Discussion and Conclusion

We have introduced a mechanochemical model of actin filaments by explicitly considering the bonding interaction between actin monomers. The filament is described as two helical strands connected by longitudinal and diagonal bonds. The chemical state of the actin monomers can change, and the rate of ATP conversion depends on the overall elastic energy of the filament. As expected, we find actin filaments are mechanically stiff under stretch, but deform easily under bending forces. The model shows that for filament length much longer than the helical actin pitch (>1 μm), the filament mechanically deforms as a semiflexible rod. However, the mechanical behavior depends on the chemical state of actin. ADP-actin filaments are softer than ATP-actin. The model is also able to capture aspects of actin accessory proteins interacting with the filament.

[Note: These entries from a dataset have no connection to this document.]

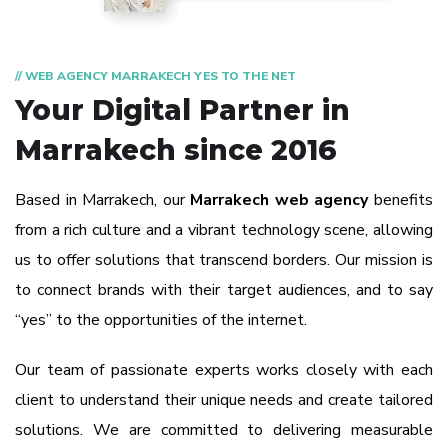
// WEB AGENCY MARRAKECH YES TO THE NET
Your Digital Partner
in
Marrakech since 2016
Based in Marrakech, our
Marrakech web agency
benefits
from a rich culture and a vibrant technology scene, allowing
us to offer solutions that transcend borders. Our mission is
to connect brands with their target audiences, and to say
“yes” to the opportunities of the internet.
Our team of passionate experts works closely with each
client to understand their unique needs and create tailored
solutions. We are committed to delivering measurable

The model uses a coarse-grained description of actin monomer mechanics, and does not consider internal conformational complexity of actin, although it does include possible conformational changes due to ATP hydrolysis. Therefore, it is an intermediate scale model in between atomistic scale and the network scale. Internal conformational complexity can also be partially captured using nonlinear mechanical models. Here, simple harmonic spring-like functions are assumed for monomer-monomer interaction with no coupling between kinematic variables. This is the simplest model that still reproduces the essential features of actin filament mechanics. More sophisticated models can be made, but would require an increased number of parameters. Nevertheless, the model parameters can be obtained from MD simulations, or fitting to experimental data. Further studies on the model parameters would improve model predictions.

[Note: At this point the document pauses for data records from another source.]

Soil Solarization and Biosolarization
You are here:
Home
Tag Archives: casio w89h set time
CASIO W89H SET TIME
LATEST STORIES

In this model, we examined a chemical state change from ATP-actin to ADP-actin. There are in fact many more possible chemical states, and this could underlie the mechanochemical complexity of actin networks. For instance, after ATP is hydrolyzed to ADP, the monomer can release inorganic phosphate and break the existing actin-actin bond, especially when the filament is under high mechanical load. This can lead to filament rupture. Actin filament rupture has been studied experimentally with single filaments (61). It was found that when the radius of curvature of the filament is <300 nm, the rupture probability increases. Furthermore, using simple force balance considerations in a nerve growth cone, a recent study (62) has estimated the forces on a steady-state actin treadmill and showed the importance of filament rupture in resistance to retrograde flow. The framework used in this work can be extended to describe such situations.

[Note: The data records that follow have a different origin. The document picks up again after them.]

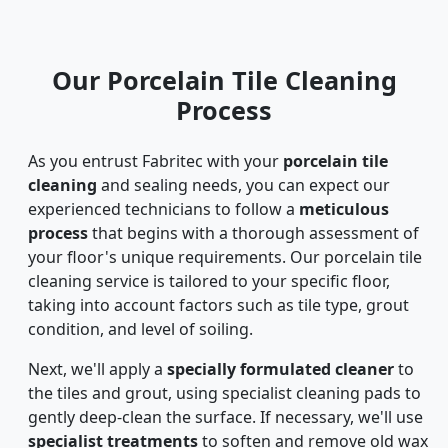
Our Porcelain Tile Cleaning
Process
As you entrust Fabritec with your
porcelain tile
cleaning
and sealing needs, you can expect our
experienced technicians to follow a
meticulous
process
that begins with a thorough assessment of
your floor's unique requirements. Our porcelain tile
cleaning service is tailored to your specific floor,
taking into account factors such as tile type, grout
condition, and level of soiling.
Next, we'll apply a
specially formulated cleaner
to
the tiles and grout, using specialist cleaning pads to
gently deep-clean the surface. If necessary, we'll use
specialist treatments
to soften and remove old wax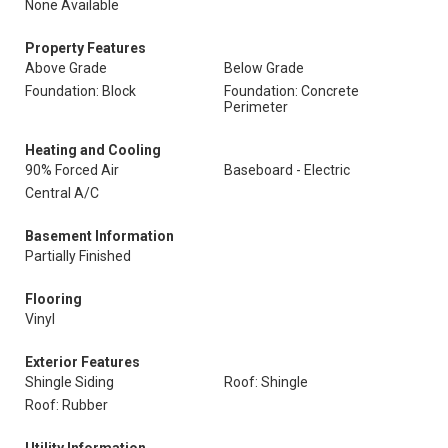
None Available
Property Features
Above Grade
Below Grade
Foundation: Block
Foundation: Concrete
Perimeter
Heating and Cooling
90% Forced Air
Baseboard - Electric
Central A/C
Basement Information
Partially Finished
Flooring
Vinyl
Exterior Features
Shingle Siding
Roof: Shingle
Roof: Rubber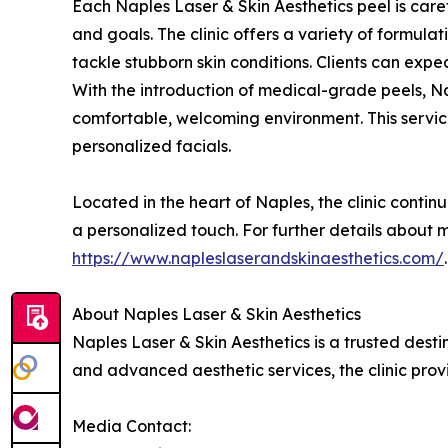
Each Naples Laser & Skin Aesthetics peel is caref
and goals. The clinic offers a variety of formula
tackle stubborn skin conditions. Clients can exp
With the introduction of medical-grade peels, Na
comfortable, welcoming environment. This service
personalized facials.
Located in the heart of Naples, the clinic contin
a personalized touch. For further details about 
https://www.napleslaserandskinaesthetics.com/
.
About Naples Laser & Skin Aesthetics
Naples Laser & Skin Aesthetics is a trusted dest
and advanced aesthetic services, the clinic prov
Media Contact:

By understanding the full range of mechanochemical behavior of actin, improved models of the role of actin in the cell can be made. For instance, to understand cortical actin network contraction and stress-induced softening seen in experiments, chemical state changes and turnover of actin monomers in response to forces must be examined. To our knowledge, our model is the first such model in this direction. Extrapolating to the network scale, these mechanochemical effects will significantly influence the viscoelasticity of the network. Combined with nucleation, growth, contraction, and turnover of the network, a quantitative model of the cellular cytoplasm can be developed. Note that these mechanochemical effects may lead to unique network properties that are not present in static polymer networks where bonds between monomers are essentially permanent. Therefore, new physics may be present and could lead to surprising mechanistic insights for the cell.